Threat of homelessness looms
Shelter’s take is similar. Historically critical of even the old system, Shelter points out that more than 80% of claimants
already found it ‘fairly’ or ‘very’ difficult to find accommodation. Is there a danger of homelessness? The Cambridge Centre
for Housing and Planning Research expects 250,000 households to find themselves in arrears as a result, with as many as half
of those evicted. Shelter claims that three in every five councilors expect significant new costs as a result.
When Westminster council’s Philippa Roe launched a defence of the new policy in the Telegraph (remember, Westminster’s one of
the super-expensive neighbourhoods targeted by the reforms), she didn’t deny there’d be migration.
‘Whilst we do not doubt some households may need to move,’ she admitted, ‘they may not have to move very far. Even if larger
families do need to move further afield, Westminster has excellent transport links which will allow those who move an easy
trip back to visit friends or to go to work.’

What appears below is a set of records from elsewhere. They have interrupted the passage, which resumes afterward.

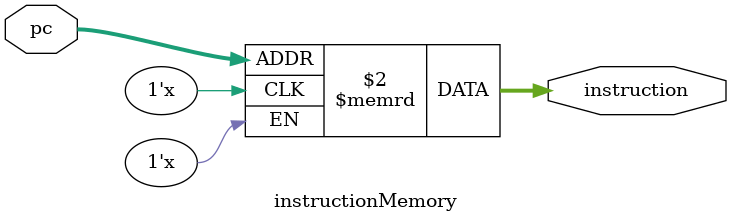
<source format=v>
module instructionMemory(input [7:0] pc, output reg [31:0] instruction);
	reg [31:0] instructionFile [255:0];
	always @(*) instruction = instructionFile[pc];
endmodule
</source>
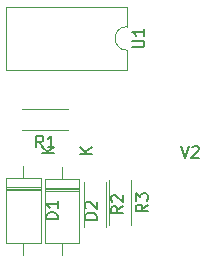
<source format=gto>
G04 #@! TF.GenerationSoftware,KiCad,Pcbnew,5.1.2-1.fc30*
G04 #@! TF.CreationDate,2019-07-15T00:46:44+02:00*
G04 #@! TF.ProjectId,BadUSB,42616455-5342-42e6-9b69-6361645f7063,rev?*
G04 #@! TF.SameCoordinates,Original*
G04 #@! TF.FileFunction,Legend,Top*
G04 #@! TF.FilePolarity,Positive*
%FSLAX46Y46*%
G04 Gerber Fmt 4.6, Leading zero omitted, Abs format (unit mm)*
G04 Created by KiCad (PCBNEW 5.1.2-1.fc30) date 2019-07-15 00:46:44*
%MOMM*%
%LPD*%
G04 APERTURE LIST*
%ADD10C,0.150000*%
%ADD11C,0.120000*%
G04 APERTURE END LIST*
D10*
X91515476Y-45477380D02*
X91848809Y-46477380D01*
X92182142Y-45477380D01*
X92467857Y-45572619D02*
X92515476Y-45525000D01*
X92610714Y-45477380D01*
X92848809Y-45477380D01*
X92944047Y-45525000D01*
X92991666Y-45572619D01*
X93039285Y-45667857D01*
X93039285Y-45763095D01*
X92991666Y-45905952D01*
X92420238Y-46477380D01*
X93039285Y-46477380D01*
D11*
X81940000Y-42300000D02*
X78100000Y-42300000D01*
X81940000Y-44140000D02*
X78100000Y-44140000D01*
X83330000Y-48490000D02*
X83330000Y-52330000D01*
X85170000Y-48490000D02*
X85170000Y-52330000D01*
X85420000Y-48340000D02*
X85420000Y-52180000D01*
X87260000Y-48340000D02*
X87260000Y-52180000D01*
X79660000Y-48980000D02*
X76720000Y-48980000D01*
X79660000Y-49220000D02*
X76720000Y-49220000D01*
X79660000Y-49100000D02*
X76720000Y-49100000D01*
X78190000Y-54660000D02*
X78190000Y-53640000D01*
X78190000Y-47180000D02*
X78190000Y-48200000D01*
X79660000Y-53640000D02*
X79660000Y-48200000D01*
X76720000Y-53640000D02*
X79660000Y-53640000D01*
X76720000Y-48200000D02*
X76720000Y-53640000D01*
X79660000Y-48200000D02*
X76720000Y-48200000D01*
X86960000Y-39010000D02*
X86960000Y-37360000D01*
X76680000Y-39010000D02*
X86960000Y-39010000D01*
X76680000Y-33710000D02*
X76680000Y-39010000D01*
X86960000Y-33710000D02*
X76680000Y-33710000D01*
X86960000Y-35360000D02*
X86960000Y-33710000D01*
X86960000Y-37360000D02*
G75*
G02X86960000Y-35360000I0J1000000D01*
G01*
X82930000Y-49020000D02*
X79990000Y-49020000D01*
X82930000Y-49260000D02*
X79990000Y-49260000D01*
X82930000Y-49140000D02*
X79990000Y-49140000D01*
X81460000Y-54700000D02*
X81460000Y-53680000D01*
X81460000Y-47220000D02*
X81460000Y-48240000D01*
X82930000Y-53680000D02*
X82930000Y-48240000D01*
X79990000Y-53680000D02*
X82930000Y-53680000D01*
X79990000Y-48240000D02*
X79990000Y-53680000D01*
X82930000Y-48240000D02*
X79990000Y-48240000D01*
D10*
X79853333Y-45592380D02*
X79520000Y-45116190D01*
X79281904Y-45592380D02*
X79281904Y-44592380D01*
X79662857Y-44592380D01*
X79758095Y-44640000D01*
X79805714Y-44687619D01*
X79853333Y-44782857D01*
X79853333Y-44925714D01*
X79805714Y-45020952D01*
X79758095Y-45068571D01*
X79662857Y-45116190D01*
X79281904Y-45116190D01*
X80805714Y-45592380D02*
X80234285Y-45592380D01*
X80520000Y-45592380D02*
X80520000Y-44592380D01*
X80424761Y-44735238D01*
X80329523Y-44830476D01*
X80234285Y-44878095D01*
X86622380Y-50576666D02*
X86146190Y-50910000D01*
X86622380Y-51148095D02*
X85622380Y-51148095D01*
X85622380Y-50767142D01*
X85670000Y-50671904D01*
X85717619Y-50624285D01*
X85812857Y-50576666D01*
X85955714Y-50576666D01*
X86050952Y-50624285D01*
X86098571Y-50671904D01*
X86146190Y-50767142D01*
X86146190Y-51148095D01*
X85717619Y-50195714D02*
X85670000Y-50148095D01*
X85622380Y-50052857D01*
X85622380Y-49814761D01*
X85670000Y-49719523D01*
X85717619Y-49671904D01*
X85812857Y-49624285D01*
X85908095Y-49624285D01*
X86050952Y-49671904D01*
X86622380Y-50243333D01*
X86622380Y-49624285D01*
X88712380Y-50426666D02*
X88236190Y-50760000D01*
X88712380Y-50998095D02*
X87712380Y-50998095D01*
X87712380Y-50617142D01*
X87760000Y-50521904D01*
X87807619Y-50474285D01*
X87902857Y-50426666D01*
X88045714Y-50426666D01*
X88140952Y-50474285D01*
X88188571Y-50521904D01*
X88236190Y-50617142D01*
X88236190Y-50998095D01*
X87712380Y-50093333D02*
X87712380Y-49474285D01*
X88093333Y-49807619D01*
X88093333Y-49664761D01*
X88140952Y-49569523D01*
X88188571Y-49521904D01*
X88283809Y-49474285D01*
X88521904Y-49474285D01*
X88617142Y-49521904D01*
X88664761Y-49569523D01*
X88712380Y-49664761D01*
X88712380Y-49950476D01*
X88664761Y-50045714D01*
X88617142Y-50093333D01*
X81112380Y-51658095D02*
X80112380Y-51658095D01*
X80112380Y-51420000D01*
X80160000Y-51277142D01*
X80255238Y-51181904D01*
X80350476Y-51134285D01*
X80540952Y-51086666D01*
X80683809Y-51086666D01*
X80874285Y-51134285D01*
X80969523Y-51181904D01*
X81064761Y-51277142D01*
X81112380Y-51420000D01*
X81112380Y-51658095D01*
X81112380Y-50134285D02*
X81112380Y-50705714D01*
X81112380Y-50420000D02*
X80112380Y-50420000D01*
X80255238Y-50515238D01*
X80350476Y-50610476D01*
X80398095Y-50705714D01*
X80742380Y-46101904D02*
X79742380Y-46101904D01*
X80742380Y-45530476D02*
X80170952Y-45959047D01*
X79742380Y-45530476D02*
X80313809Y-46101904D01*
X87412380Y-37121904D02*
X88221904Y-37121904D01*
X88317142Y-37074285D01*
X88364761Y-37026666D01*
X88412380Y-36931428D01*
X88412380Y-36740952D01*
X88364761Y-36645714D01*
X88317142Y-36598095D01*
X88221904Y-36550476D01*
X87412380Y-36550476D01*
X88412380Y-35550476D02*
X88412380Y-36121904D01*
X88412380Y-35836190D02*
X87412380Y-35836190D01*
X87555238Y-35931428D01*
X87650476Y-36026666D01*
X87698095Y-36121904D01*
X84382380Y-51698095D02*
X83382380Y-51698095D01*
X83382380Y-51460000D01*
X83430000Y-51317142D01*
X83525238Y-51221904D01*
X83620476Y-51174285D01*
X83810952Y-51126666D01*
X83953809Y-51126666D01*
X84144285Y-51174285D01*
X84239523Y-51221904D01*
X84334761Y-51317142D01*
X84382380Y-51460000D01*
X84382380Y-51698095D01*
X83477619Y-50745714D02*
X83430000Y-50698095D01*
X83382380Y-50602857D01*
X83382380Y-50364761D01*
X83430000Y-50269523D01*
X83477619Y-50221904D01*
X83572857Y-50174285D01*
X83668095Y-50174285D01*
X83810952Y-50221904D01*
X84382380Y-50793333D01*
X84382380Y-50174285D01*
X84012380Y-46141904D02*
X83012380Y-46141904D01*
X84012380Y-45570476D02*
X83440952Y-45999047D01*
X83012380Y-45570476D02*
X83583809Y-46141904D01*
M02*

</source>
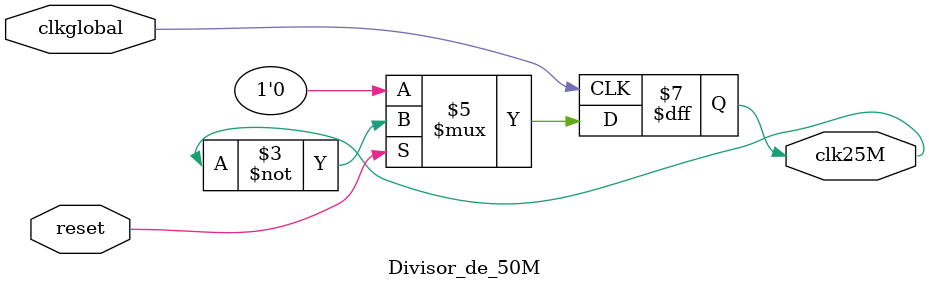
<source format=v>
`timescale 1ns / 1ps
module Divisor_de_50M(
    input clkglobal,
    input reset,
    output reg clk25M
    );
always @(posedge clkglobal)
	begin
	if (~reset)
		clk25M <= 1'b0;
	else
		clk25M <= ~clk25M;	
	end
endmodule



</source>
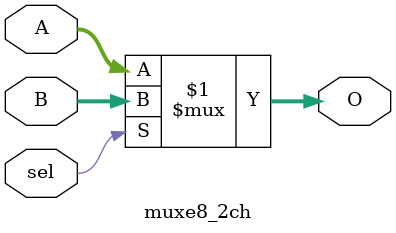
<source format=v>

module muxe8_2ch(input wire sel,
                 input wire [7:0] A,
                 input wire [7:0] B,
                 output wire [7:0] O);
  
  				assign O = sel ? B : A;

endmodule

</source>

The idea that larger families will be able to live anywhere close enough to Westminster – as rents currently stand – for £400
a week to make it economically viable to commute in to do a low-paid job is fantasy. Which points to the crux of the
argument.
Landlords milk the system
The government and Roe are obviously correct in the assertion that the previous system was unfair, unaffordable and a
cash-cow delivering to unscrupulous landlords. The old upper limit of £2,000 a week gifted the kind of property spending
power associated with a £300,000 a year salary.
Even after the cuts, the new annual housing benefit limit of £20,800 translates to combined household income of £60,000,
where the average wage is a whisker over £25,000. But good reforms deal with the practicalities of where we are now, rather
than simply reacting to a sense of injustice.
At the core, we’re seeing a gamble that – despite recent history – landlords will respond to the reforms by lowering their
rents. Certainly, it’s possible that this is exactly what they’ll do. Alternatively, it may turn out that, encouraged and
strengthened in their resolve by a eurocrisis-influenced credit drought, landlords decide to take advantage of frustrated
buyers (either first-time buyers or families forced to relocate but unable to buy/sell and so temporarily turning to the
lettings market) and push the whole rental market up by going in above that (fluid) 30th percentile.
We’ll all find out soon enough. But housing benefit claimants will find out a little bit sooner than the rest of us.